CMT pedigrees with a DNM2 mutation. Open/filled/half-filled diamond = unaffected/affected/probably affected; ‘?’ within diamond = CMT-status unknown; slashed diamonds = deceased; n, normal allele; m, mutant allele; ‘?’ at left upper side of diamond, blood cell counts unknown; * = neutropaenia; £ = normal number of white blood cells but only one measurement; § = cataract. The arrow indicates the propositus. The gender is not shown to preserve confidentiality.

Figure 2

Cataract in a DNM2-mutated CMT patient. Presence of nuclear cataract in combination with cortical cataract in the left eye of patient III.4 of family CMT-48 at the age of 45 years.

Figure 3

Blood cell counts in patients of two DNM2-mutated CMT families with neutropaenia. For each patient of family CMT-48 and CMT-310 the number of white blood cells (WBC; black dots) and neutrophils (grey squares) is shown in (A), and the number of red blood cells (RBC; asterisks for males and triangles for females) and platelets (grey dots) is indicated in (B).

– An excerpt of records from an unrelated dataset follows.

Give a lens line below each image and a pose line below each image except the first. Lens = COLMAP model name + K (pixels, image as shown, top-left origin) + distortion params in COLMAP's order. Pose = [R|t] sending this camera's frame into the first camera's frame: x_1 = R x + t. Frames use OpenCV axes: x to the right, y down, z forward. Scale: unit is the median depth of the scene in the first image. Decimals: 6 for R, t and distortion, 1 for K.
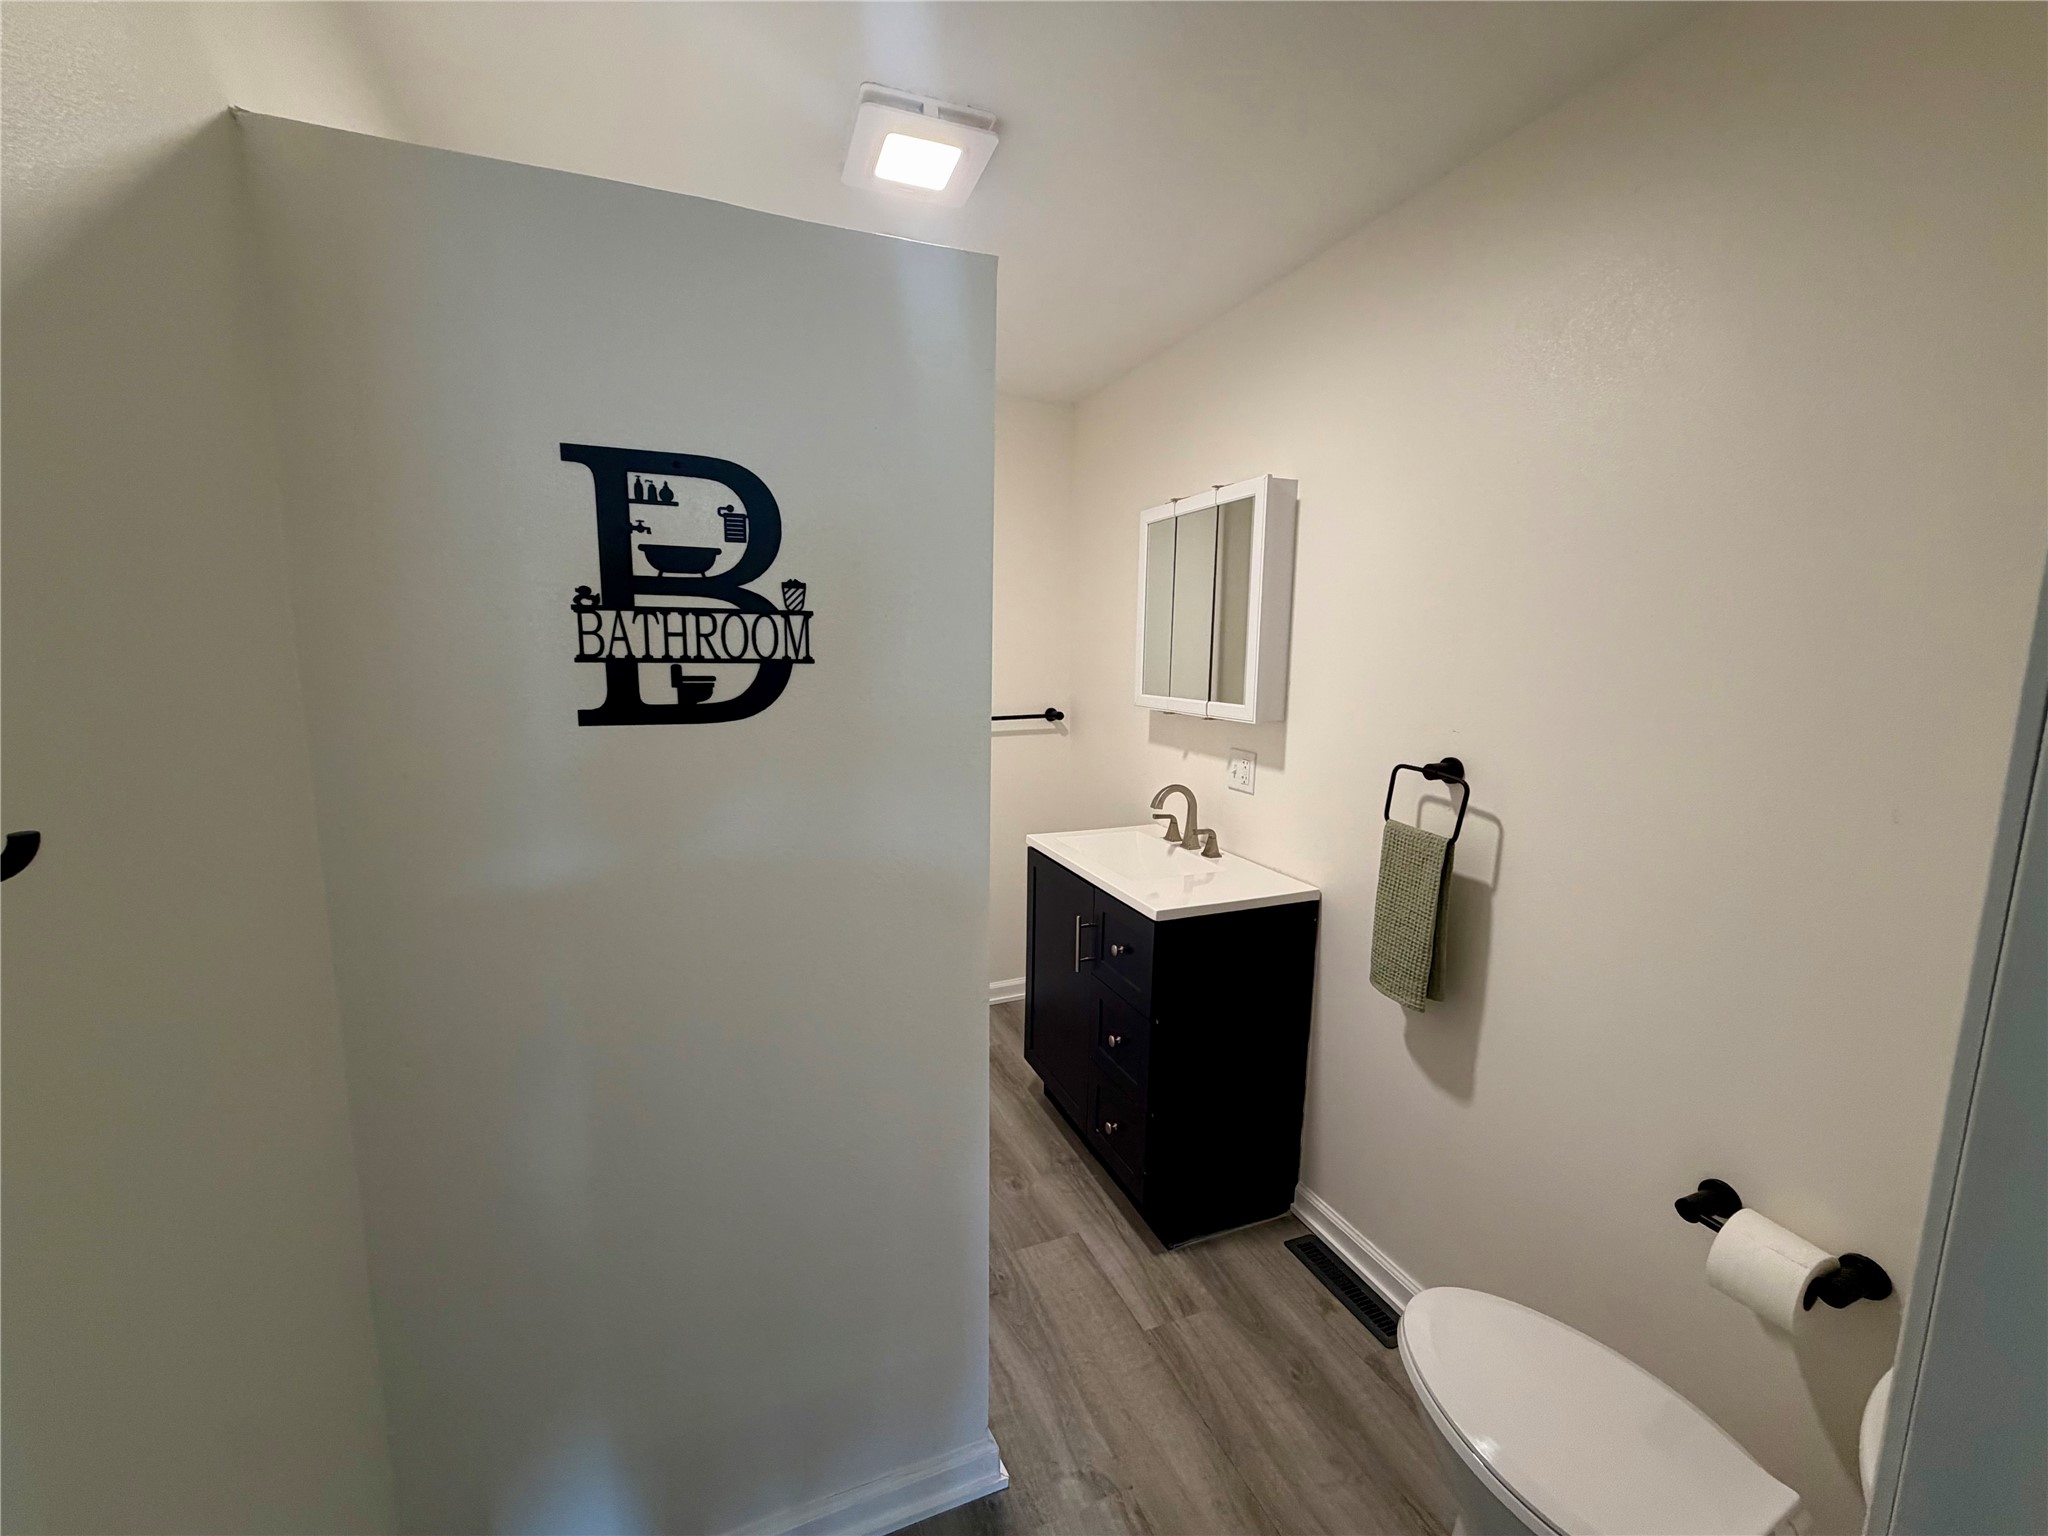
lens RADIAL K [[802.4, 0, 1024.0], [0, 802.4, 768.0], [0, 0, 1]] dist [0.000567, 0.000053]
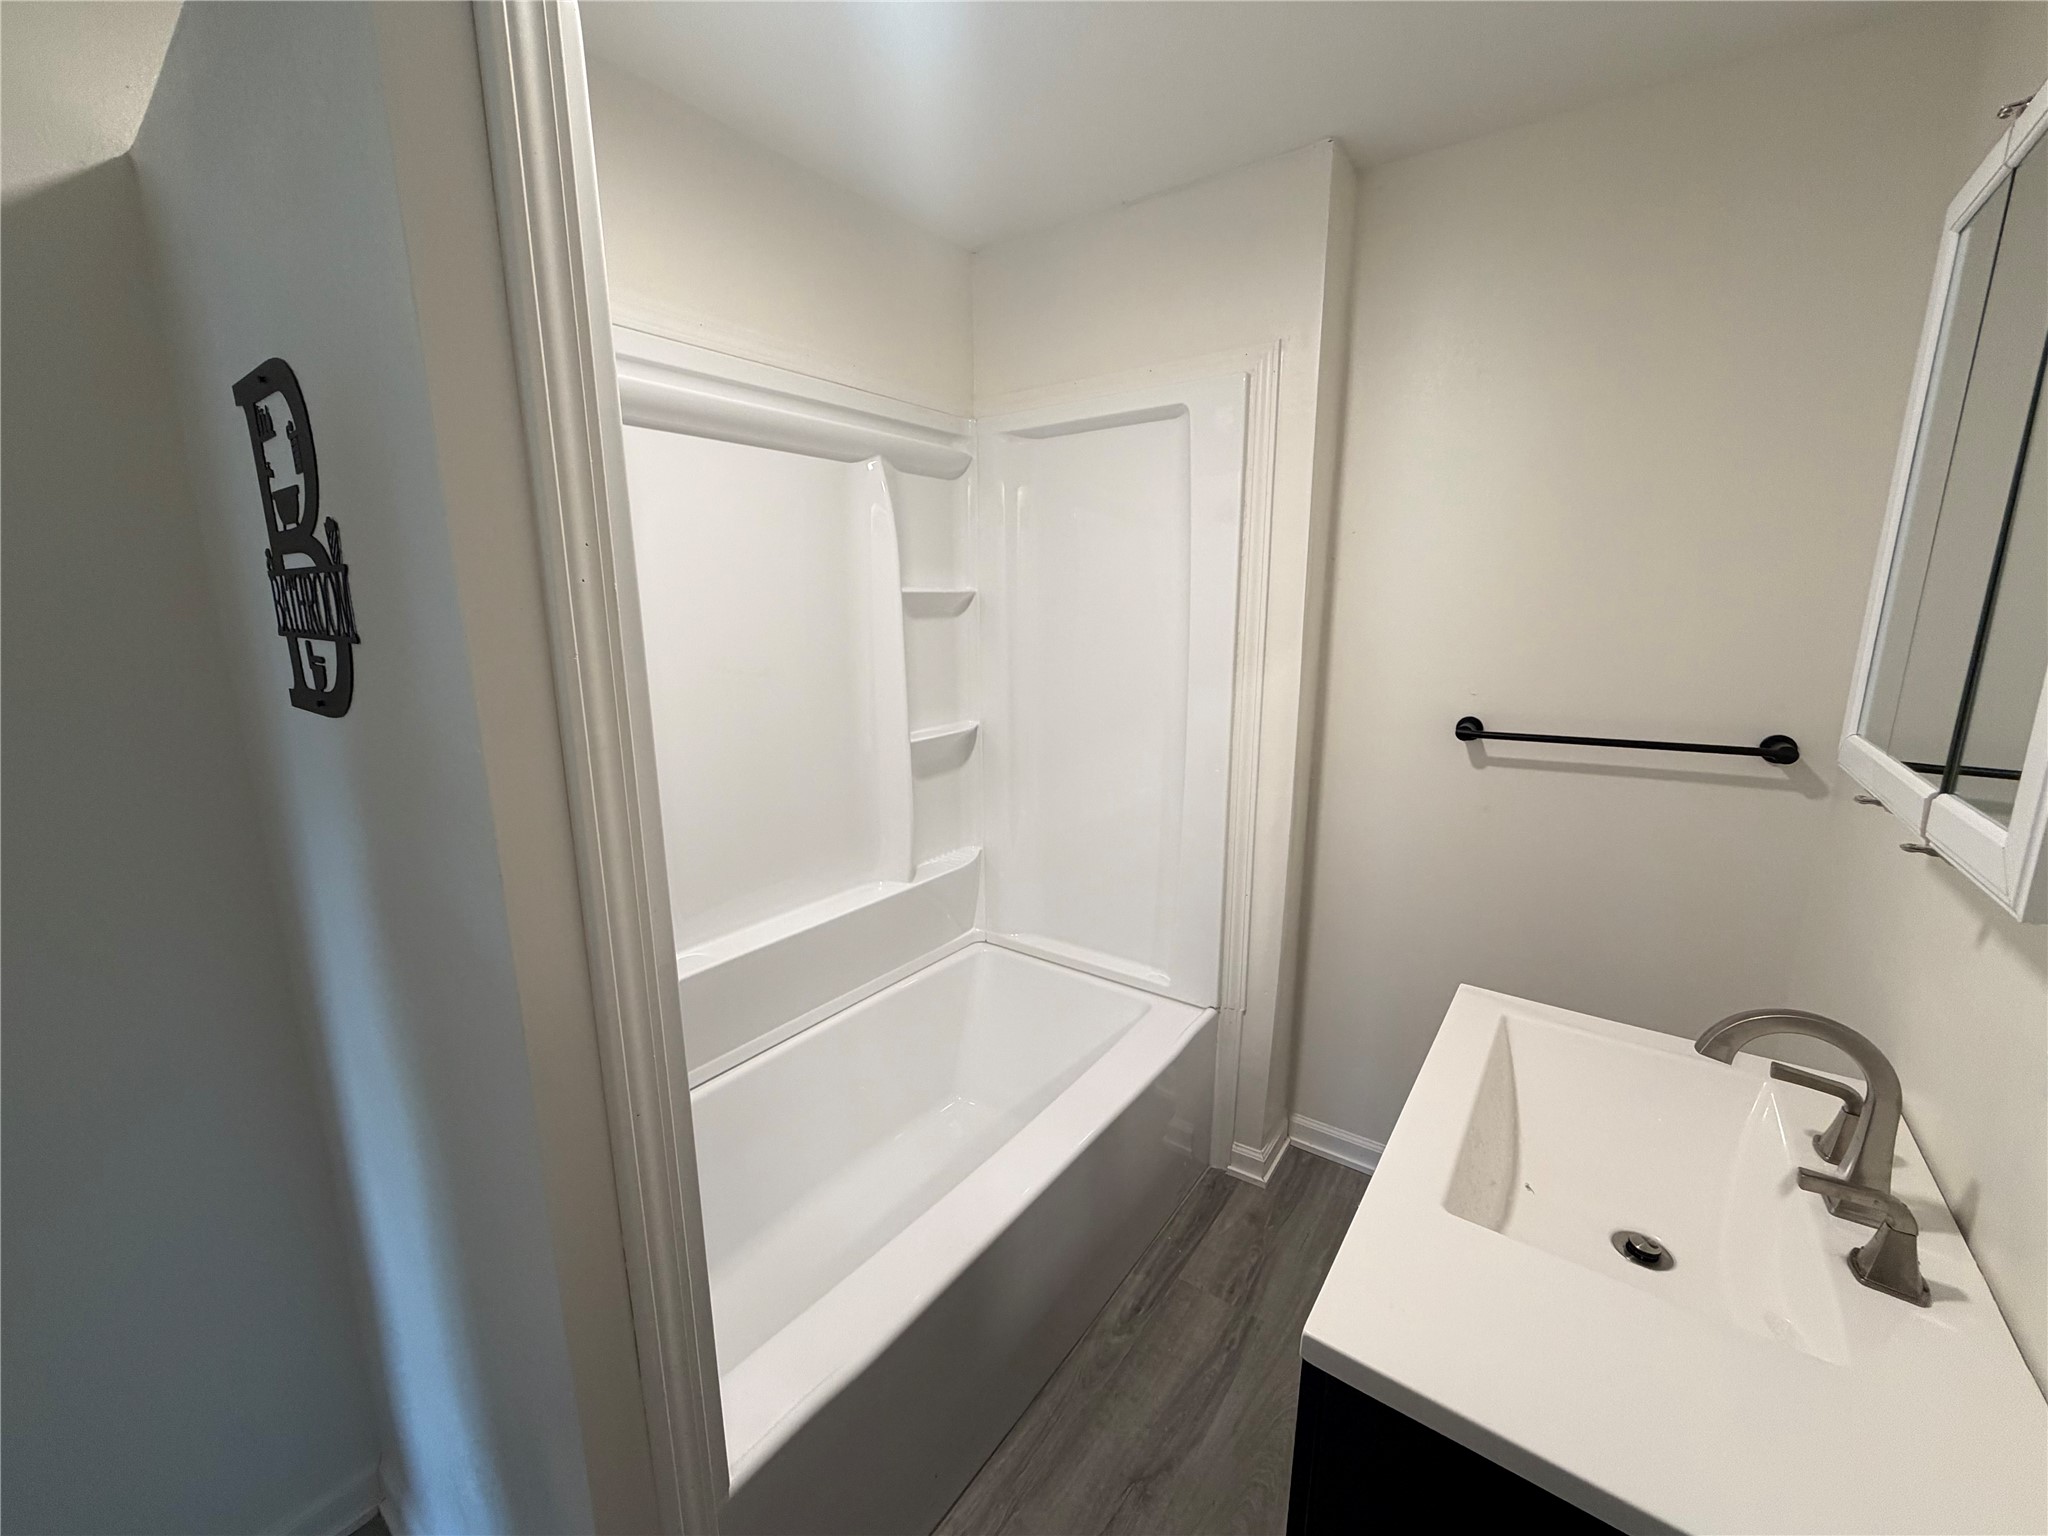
lens RADIAL K [[802.4, 0, 1024.0], [0, 802.4, 768.0], [0, 0, 1]] dist [0.000567, 0.000053]
pose [[0.515221, 0.155987, -0.842743, 0.433096], [-0.116030, 0.986940, 0.111741, -0.121922], [0.849167, 0.040212, 0.526591, 0.800473]]
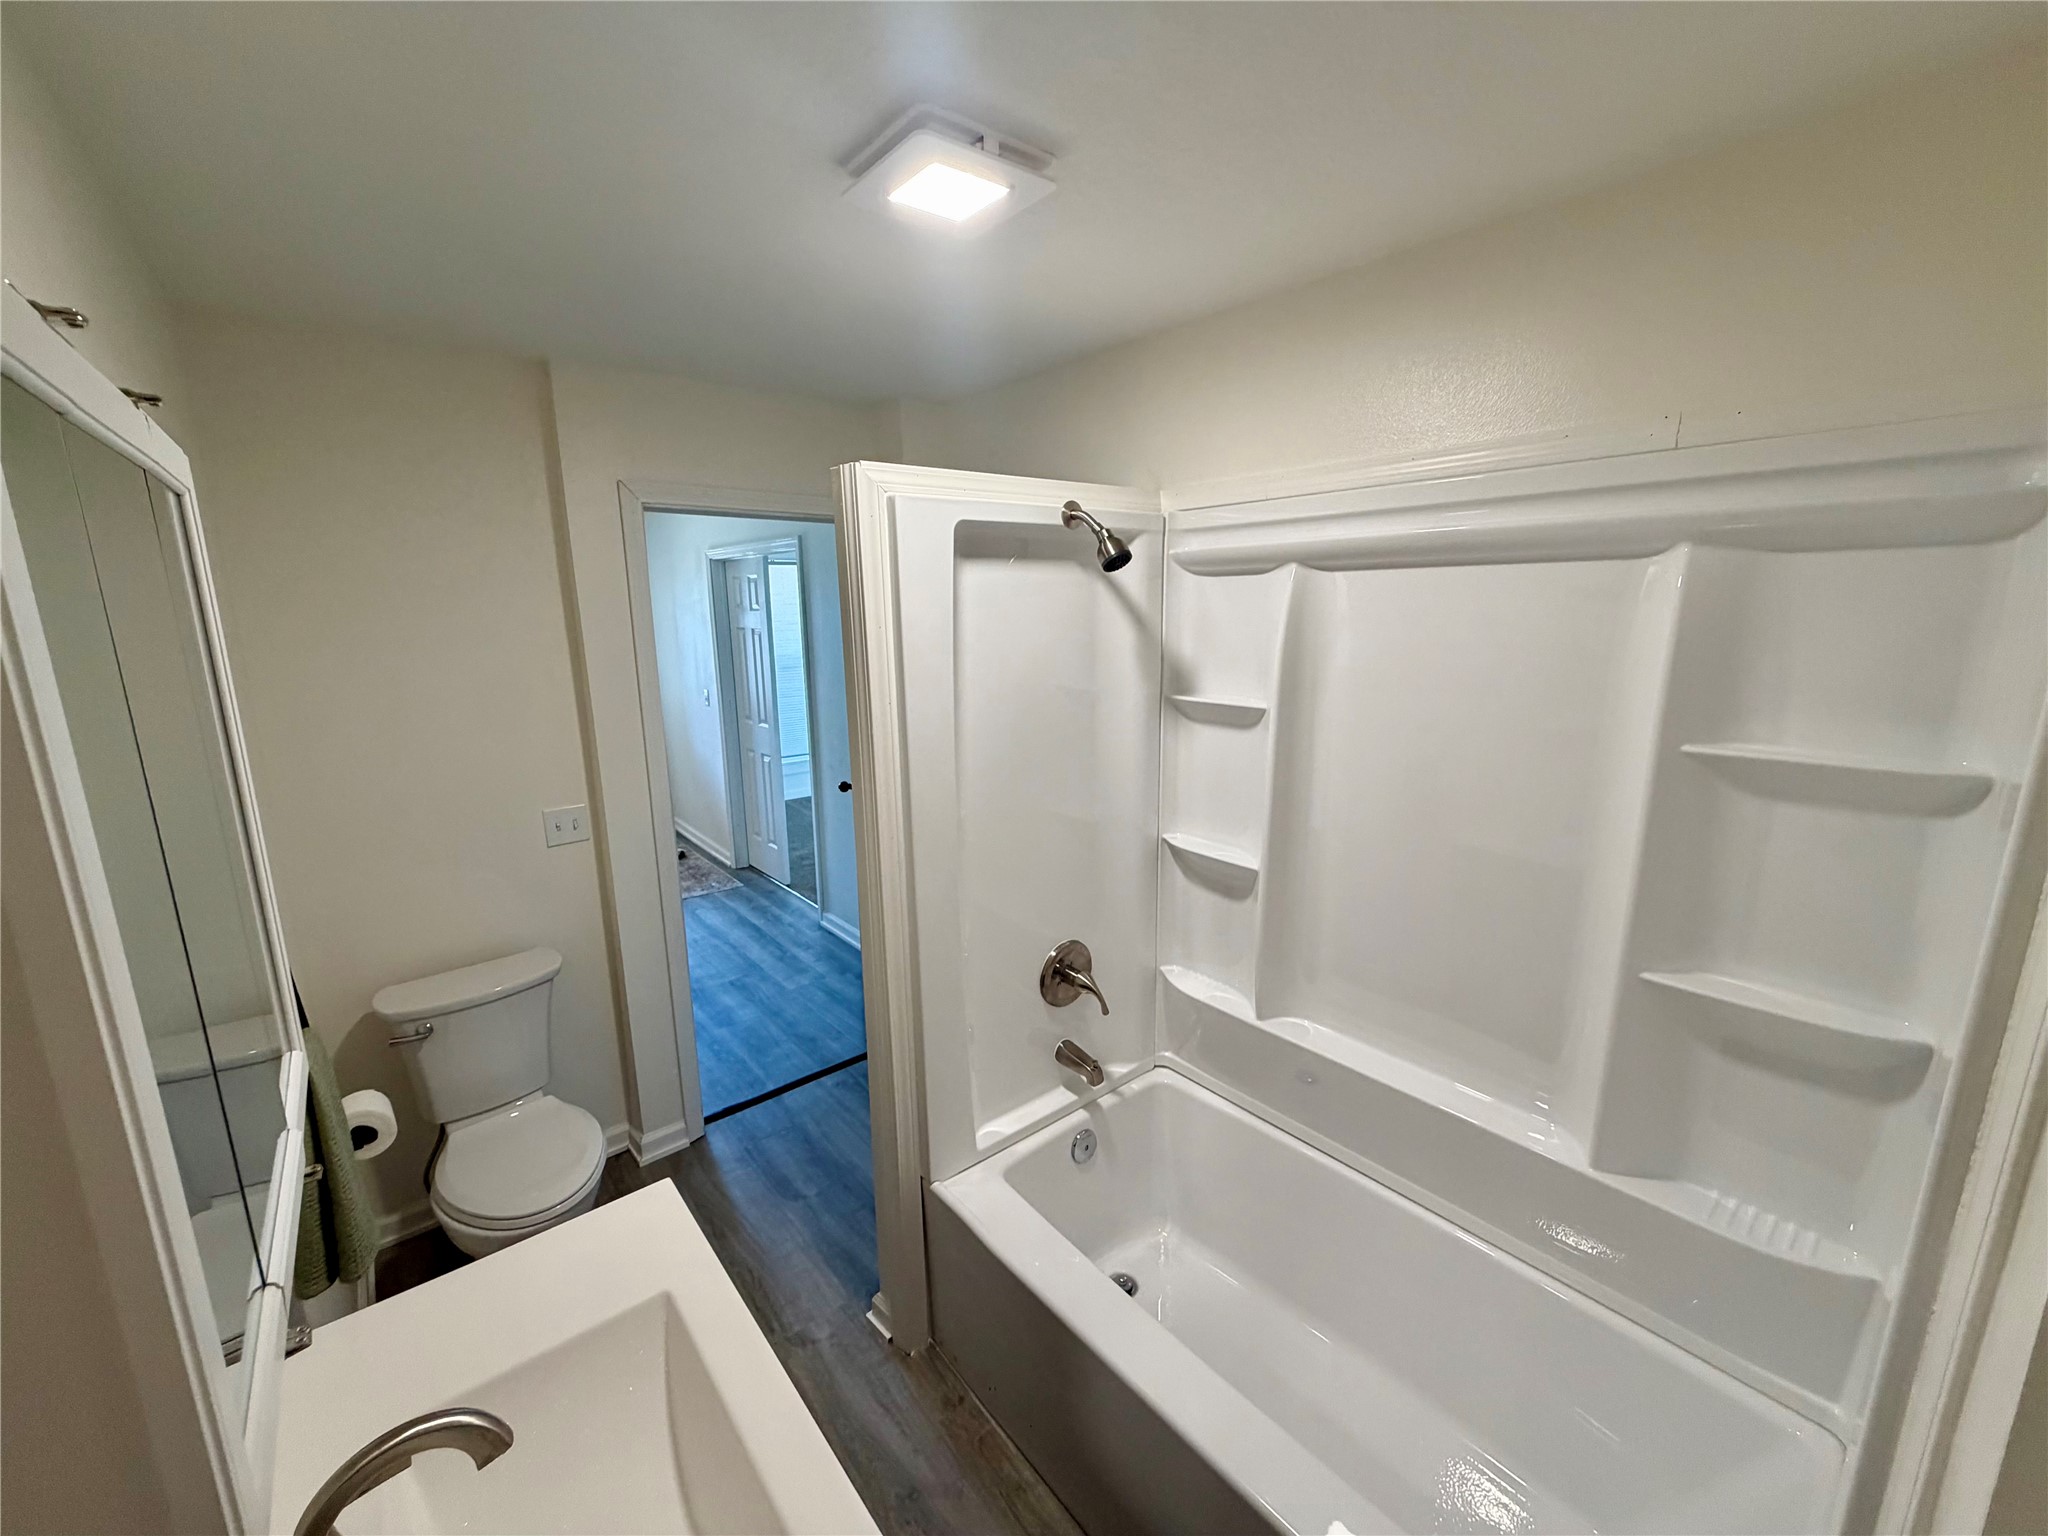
lens RADIAL K [[802.4, 0, 1024.0], [0, 802.4, 768.0], [0, 0, 1]] dist [0.000567, 0.000053]
pose [[-0.953649, 0.058848, -0.295110, 0.068993], [-0.044196, 0.942666, 0.330797, -0.465322], [0.297657, 0.328507, -0.896372, 1.857164]]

The horizontal lines indicate the lower normal limit(s) for the different blood cells. Patients with normal blood cell counts are underlined.

Figure 4

Somatosensory-evoked potentials in the three DNM2-mutated patients belonging to family CMT-103. Median nerve sensory potentials obtained between digitIII and wrist, and somatosensory-evoked potentials obtained after stimulation of the median nerve at the wrist, in patient I.2 (A, B), in patient II.2 (C, D) and in patient II.3 (E, F) of family CMT-103. N2 represents the N20 response.

Figure 5

Sural nerve biopsy of index patient of CMT family H20 with DNM2 mutation. (A) Semi-thin section of sural nerve showing diffuse loss of large myelinated fibres, and many clusters of myelinated and unmyelinated fibres. A thickly myelinated fibre is indicated by an arrow. Thionin Basic Fuchsin, magnification bar = 50 μm. (B) Teased fibres with focal myelin thickenings are shown. Magnification bar = 50 μm. (C) Electronmicrograph showing clusters of unmyelinated fibres and two clusters of flattened Schwann cell processes (asterisk). Magnification bar = 1 μm. (D) Clusters of myelinated and unmyelinated fibres and two fibres with broad Schmidt–Lanterman incisures (asterisk). Magnification bar = 10 μm.